KALBAS, James L., ExxonMobil Development Company, Houston, TX 77381, RIDGWAY, Kenneth D., Dept. of Earth and Atmospheric Sciences, Purdue University, West Lafayette, IN 47907-2051, MILLER, Marti L., U.S. Geological Survey, 4200 University Drive, Anchorage, AK 99508-4667 and BRADLEY, Dwight C., U.S. Geological Survey, 4200 University Dr, Anchorage, AK 99508-4667, jay.l.kalbas@exxonmobil.com

Recent studies of the Kahiltna assemblage in the western Alaska Range demonstrate that west-directed basin-floor submarine-fan systems inboard of the Wrangellia composite island arc terrane (WCT) were fed from the subearial suture zone between the obliquely colliding allochthonous block and the pericratonic margin of North America. Two implications are that: (1) the composite island-arc terrane was in relatively close proximity to the North American margin by late Early Cretaceous time, and (2) the syn-collisional marine depocenter may have migrated southwestward in response to progressive suture-zone closure.
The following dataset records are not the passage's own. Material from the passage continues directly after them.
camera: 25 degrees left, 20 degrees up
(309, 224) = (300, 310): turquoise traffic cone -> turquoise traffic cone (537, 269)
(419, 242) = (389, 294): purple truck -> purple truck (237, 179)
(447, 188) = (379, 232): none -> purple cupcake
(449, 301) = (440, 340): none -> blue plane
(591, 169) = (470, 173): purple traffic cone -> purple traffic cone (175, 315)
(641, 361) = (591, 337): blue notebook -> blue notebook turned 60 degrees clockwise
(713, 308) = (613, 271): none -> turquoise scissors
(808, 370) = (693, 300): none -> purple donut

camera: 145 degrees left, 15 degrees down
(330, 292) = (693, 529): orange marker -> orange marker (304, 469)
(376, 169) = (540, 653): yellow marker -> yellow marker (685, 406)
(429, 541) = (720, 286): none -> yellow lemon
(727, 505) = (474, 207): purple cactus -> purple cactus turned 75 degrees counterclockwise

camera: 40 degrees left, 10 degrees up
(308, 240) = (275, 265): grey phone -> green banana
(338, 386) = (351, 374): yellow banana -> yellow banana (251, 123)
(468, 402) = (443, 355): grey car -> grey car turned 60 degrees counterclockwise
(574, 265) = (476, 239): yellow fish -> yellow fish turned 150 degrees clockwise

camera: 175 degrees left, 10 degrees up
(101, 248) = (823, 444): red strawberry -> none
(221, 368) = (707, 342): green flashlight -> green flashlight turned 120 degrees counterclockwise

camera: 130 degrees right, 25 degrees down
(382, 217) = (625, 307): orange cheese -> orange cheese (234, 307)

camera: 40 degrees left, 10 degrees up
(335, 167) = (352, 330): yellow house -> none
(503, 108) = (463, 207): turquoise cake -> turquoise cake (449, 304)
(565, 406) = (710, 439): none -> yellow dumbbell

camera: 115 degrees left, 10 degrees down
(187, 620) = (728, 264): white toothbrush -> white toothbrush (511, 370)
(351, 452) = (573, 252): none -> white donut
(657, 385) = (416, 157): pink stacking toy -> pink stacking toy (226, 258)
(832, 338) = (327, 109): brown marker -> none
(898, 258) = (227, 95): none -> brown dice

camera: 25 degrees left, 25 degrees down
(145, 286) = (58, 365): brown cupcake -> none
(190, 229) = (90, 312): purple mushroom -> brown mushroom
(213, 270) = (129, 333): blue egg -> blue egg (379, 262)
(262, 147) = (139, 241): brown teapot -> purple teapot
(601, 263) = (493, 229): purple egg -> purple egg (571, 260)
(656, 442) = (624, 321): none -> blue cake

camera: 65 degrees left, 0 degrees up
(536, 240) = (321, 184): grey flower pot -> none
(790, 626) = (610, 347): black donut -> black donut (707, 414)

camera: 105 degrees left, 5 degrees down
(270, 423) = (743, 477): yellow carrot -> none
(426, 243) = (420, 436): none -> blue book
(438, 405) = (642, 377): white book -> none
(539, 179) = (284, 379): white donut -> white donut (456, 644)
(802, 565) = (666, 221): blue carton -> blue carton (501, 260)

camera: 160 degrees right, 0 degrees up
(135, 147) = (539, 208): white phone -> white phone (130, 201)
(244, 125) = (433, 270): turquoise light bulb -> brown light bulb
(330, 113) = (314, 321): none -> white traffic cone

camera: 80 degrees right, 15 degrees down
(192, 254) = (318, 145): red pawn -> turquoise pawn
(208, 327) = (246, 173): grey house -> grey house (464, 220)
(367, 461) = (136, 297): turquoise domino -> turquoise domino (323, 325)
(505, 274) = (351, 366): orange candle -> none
Indeed, the Kuskokwim Group, located immediately west of the Alaska Range in the northern Kuskokwim Mountains, contains similar marine lithofacies that were derived from the east. Lithofacies distributions, paleocurrent trends, and provenance relationships, however, indicate a more complex, multi-stage history of Upper Cretaceous marine basin development that probably represents the final stages of marine deposition inboard of the WCT prior to incipient margin-parallel shearing.

The Kuskokwim Group contains at least three facies associations that collectively represent an upward-shallowing trend throughout Late Cretaceous time. Cenomanian-Coniacian deep-marine strata in the western-most study area represent the fringes of basin-plain distributary fans that were derived from the northwest (present coordinates). Coniacian-Campanian strata exposed in the central and eastern outcrop belt record westward deepening from deltaic to base-of-slope environments of deposition. Turonian-Campanian shoreface strata exposed north of the Iditarod-Nixon Fork fault represent a northeast-trending siliciclastic shelf along the northern basin margin. In contrast to the bi-modal (arc + continent) age affinities of grains from Kahiltna assemblage sandstones, Kuskokwim Group samples (n = 3) from the northern Kuskokwim Mountains yield grain occurrences in multiple Proterozoic, Paleozoic, and Mesozoic probability age bins. The resulting detrital “bar code” is insufficient to identify individual source regions, but, along with framework grain compositions, suggests that a well-established drainage network sampling multiple diverse tectono-stratigraphic terranes fed the Kuskokwim basin.